The dollar gained 0.8 percent in the past week, the second-best performance among the 10 developed-nation currencies tracked by Bloomberg Correlation-Weighted Indexes.

Figures from the Labor Department on Jan. 6 showed payrolls in the U.S. climbed by 200,000 last month following a revised 100,000 gain in November. The jobless rate unexpectedly fell to 8.5 percent, the lowest level since February 2009.

Confidence among U.S. small companies rose in December for a fourth month, economists in a Bloomberg News poll predicted before tomorrow’s report. The National Federation of Independent Business’s index probably climbed to 94, the highest level since February 2011, from November’s 92, according to the survey’s median forecast.

‘Fundamental Shift’

“The correlation between good U.S. data equaling a weak dollar is beginning to break down now that we’re seeing signs of a more sustained recovery in the U.S.,” said Bank of New Zealand’s Jones. “There’s a clear fundamental shift in favor of the U.S. dollar.”

Alcoa Inc., the largest U.S. aluminum producer, plans to release results today after markets close, the first company in the Dow Jones Industrial Average to report for the quarter. The Dow rose 5.5 percent last year, while the Standard & Poor’s 500 was little changed. The Stoxx Europe 600 Index fell 11 percent and the MSCI Asia Pacific Index plunged 17 percent in 2011.

The Australian dollar weakened after a report from the statistics bureau showed retail sales were unchanged in November. Economists surveyed by Bloomberg had predicted a gain of 0.4 percent.
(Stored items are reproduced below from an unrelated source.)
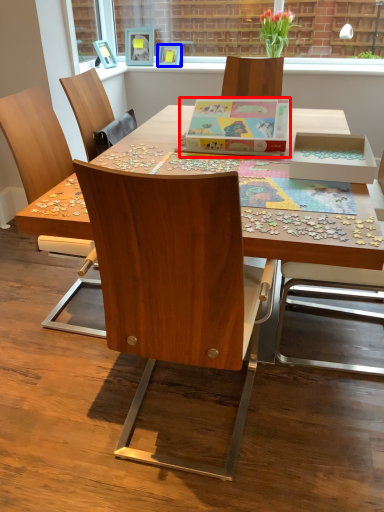
Question: Which object appears closest to the camera in this image, cardboard box (highlighted by a red box) or picture frame (highlighted by a blue box)?

Choices:
 (A) cardboard box
 (B) picture frame

Answer: (A)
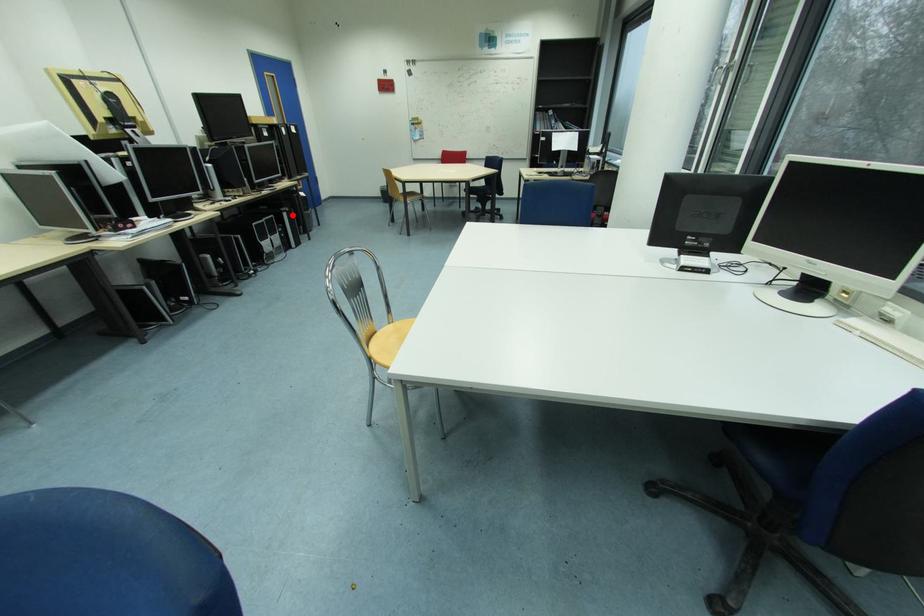
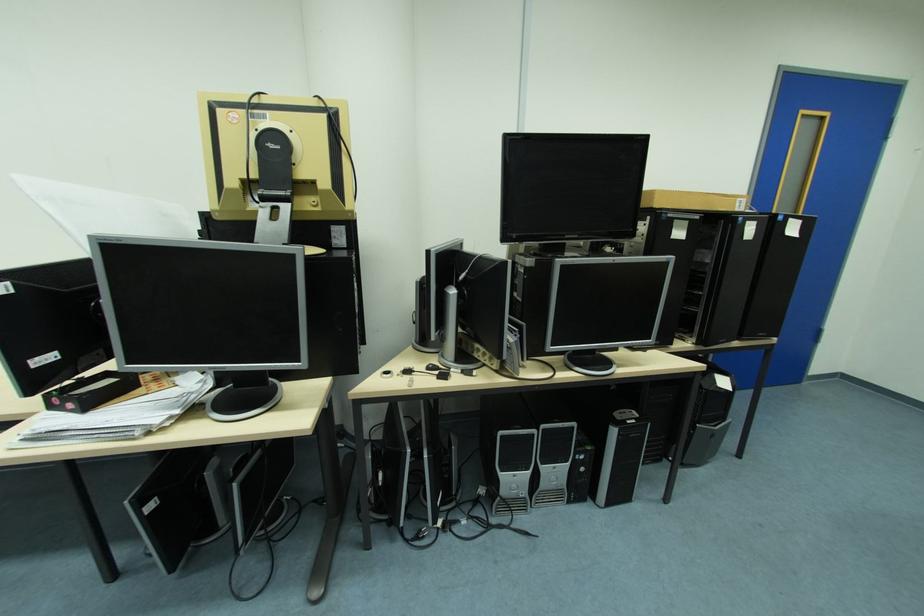
Question: I am providing you with two images of the same scene from different viewpoints. A red point is shown in image1. For the corresponding object point in image2, is it positioned nearer or farther from the camera?

Choices:
 (A) Nearer
 (B) Farther

Answer: (B)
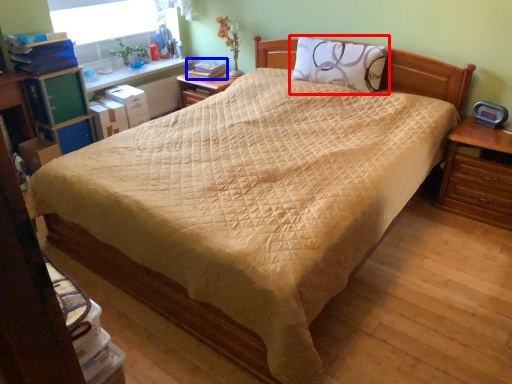
Question: Among these objects, which one is farthest to the camera, pillow (highlighted by a red box) or book (highlighted by a blue box)?

Choices:
 (A) pillow
 (B) book

Answer: (B)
“The past six months have been an important reminder that small open economies such as Australia are not immune to the broader global business cycle,” Robert Mead, the head of portfolio management in Australia at Pimco, manager of the world’s biggest bond fund, wrote in an e-mailed report today. Pimco predicts further interest-rate cuts from the Reserve Bank of Australia this year.

The Philippine peso declined for a third day before a government report tomorrow that may show overseas shipments dropped 10 percent in November from a year earlier after a 14.6 percent decrease the previous month, according to a Bloomberg survey.

The peso fell 0.2 percent to 44.220 per dollar, according to Tullett Prebon Plc.